◆ Request: The records below are to be repeated exactly, and their pictures left out.

◆ Records to process:

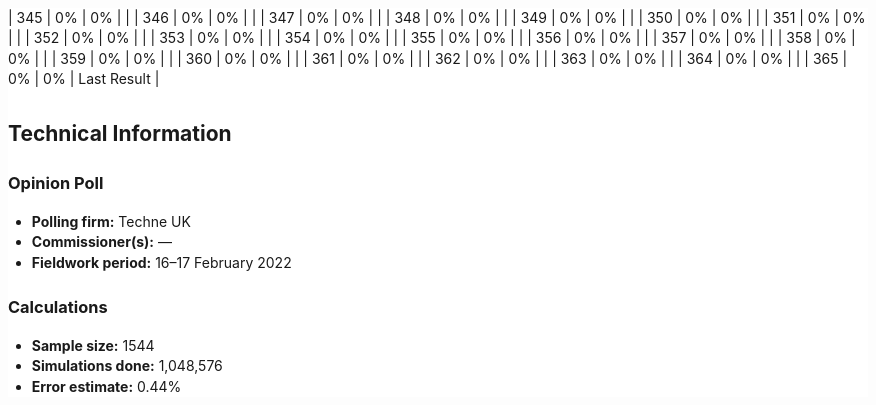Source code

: | 345 | 0% | 0% |  |
| 346 | 0% | 0% |  |
| 347 | 0% | 0% |  |
| 348 | 0% | 0% |  |
| 349 | 0% | 0% |  |
| 350 | 0% | 0% |  |
| 351 | 0% | 0% |  |
| 352 | 0% | 0% |  |
| 353 | 0% | 0% |  |
| 354 | 0% | 0% |  |
| 355 | 0% | 0% |  |
| 356 | 0% | 0% |  |
| 357 | 0% | 0% |  |
| 358 | 0% | 0% |  |
| 359 | 0% | 0% |  |
| 360 | 0% | 0% |  |
| 361 | 0% | 0% |  |
| 362 | 0% | 0% |  |
| 363 | 0% | 0% |  |
| 364 | 0% | 0% |  |
| 365 | 0% | 0% | Last Result |


## Technical Information

### Opinion Poll

+ **Polling firm:** Techne UK
+ **Commissioner(s):** —
+ **Fieldwork period:** 16–17 February 2022

### Calculations

+ **Sample size:** 1544
+ **Simulations done:** 1,048,576
+ **Error estimate:** 0.44%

◆ Answer to this task:
Source code

: | 345 | 0% | 0% |  |
| 346 | 0% | 0% |  |
| 347 | 0% | 0% |  |
| 348 | 0% | 0% |  |
| 349 | 0% | 0% |  |
| 350 | 0% | 0% |  |
| 351 | 0% | 0% |  |
| 352 | 0% | 0% |  |
| 353 | 0% | 0% |  |
| 354 | 0% | 0% |  |
| 355 | 0% | 0% |  |
| 356 | 0% | 0% |  |
| 357 | 0% | 0% |  |
| 358 | 0% | 0% |  |
| 359 | 0% | 0% |  |
| 360 | 0% | 0% |  |
| 361 | 0% | 0% |  |
| 362 | 0% | 0% |  |
| 363 | 0% | 0% |  |
| 364 | 0% | 0% |  |
| 365 | 0% | 0% | Last Result |


## Technical Information

### Opinion Poll

+ **Polling firm:** Techne UK
+ **Commissioner(s):** —
+ **Fieldwork period:** 16–17 February 2022

### Calculations

+ **Sample size:** 1544
+ **Simulations done:** 1,048,576
+ **Error estimate:** 0.44%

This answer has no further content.